More specifically, the evidence cannot refute a hypothesis that the slope of the relationship between firm size and the size of corporate headquarters is the same across all countries, but that there are significant differences in the intercept for Chile, the US, Japan, and the European countries. What the data indicates is that at a firm employing 20,000, a European corporate headquarters would on average employ 124 individuals, a US headquarters would have 255 employees, and Japan 467 employees.
The paper also examines differences between countries in the extent to which they perform the two key corporate tasks of control and coordination. The US and Chile chose to be somewhat more interventionist in the traditional tools and processes used to monitor and control business units - setting strategy, budgets, and administering capital budgets. However, there was a significant difference in the degree of influence in operational affairs between countries. The US and Japan exerted far more influence than the other countries over every activity from IT and purchasing, to marketing, R&D and HR issues.

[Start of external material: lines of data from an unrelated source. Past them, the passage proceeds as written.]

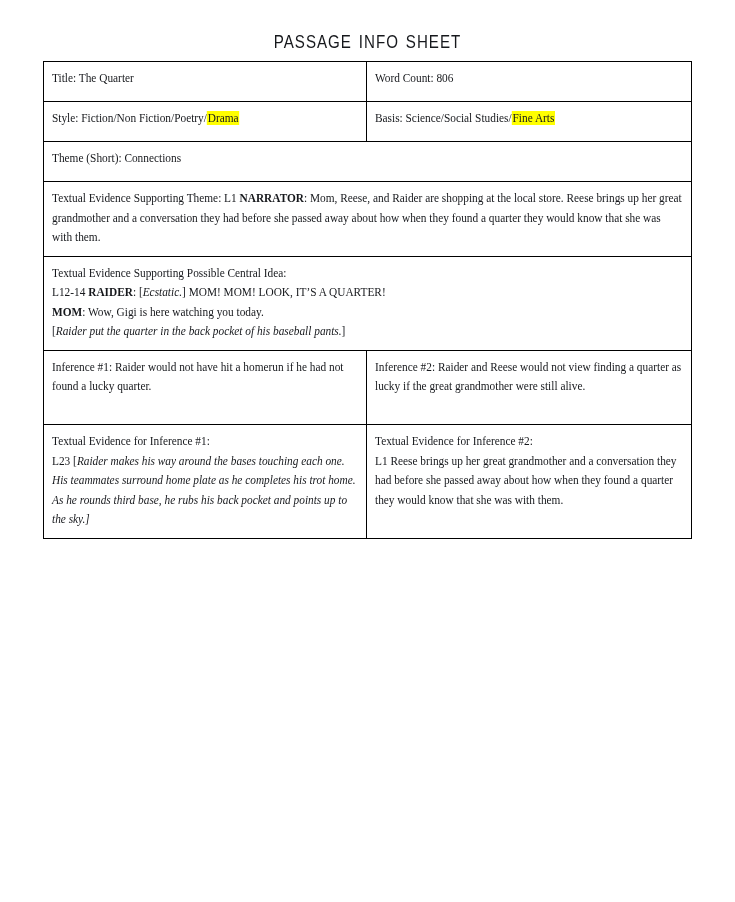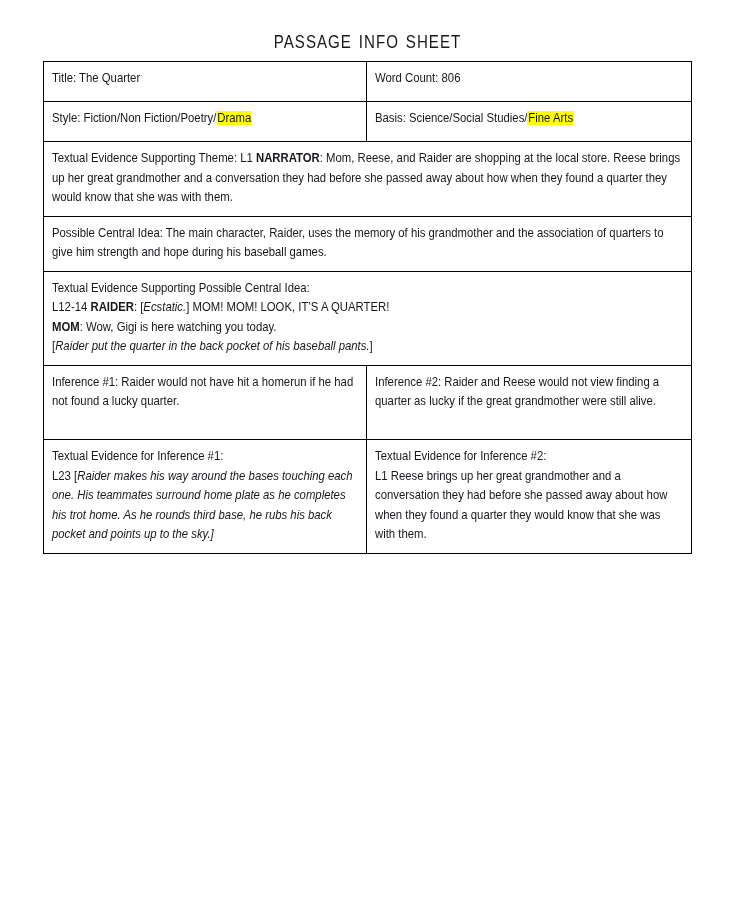--- a/index.html
+++ b/index.html
@@ -53,7 +53,7 @@
     font-size: 12.6px;
     line-height: 19.5px;
     color: #16181c;
-    font-family: Liberation Sans, sans-serif;
+    font-family: Liberation Serif, serif;
     
     font-stretch: condensed;
   }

The US was also found to have significantly larger legal, tax, and treasury functions than the common European model, perhaps reflecting a more legalistic institutional structure. Japan also has significantly larger tax, treasury, and corporate management functions, but overall was not that much larger than the common European model.
While the causes of these observed differences cannot be directly determined from the research, suggestions are made that the institutional infrastructure, the size and homogeneity of the domestic market, and cultural factors within countries are important underlying drivers. 36 pages.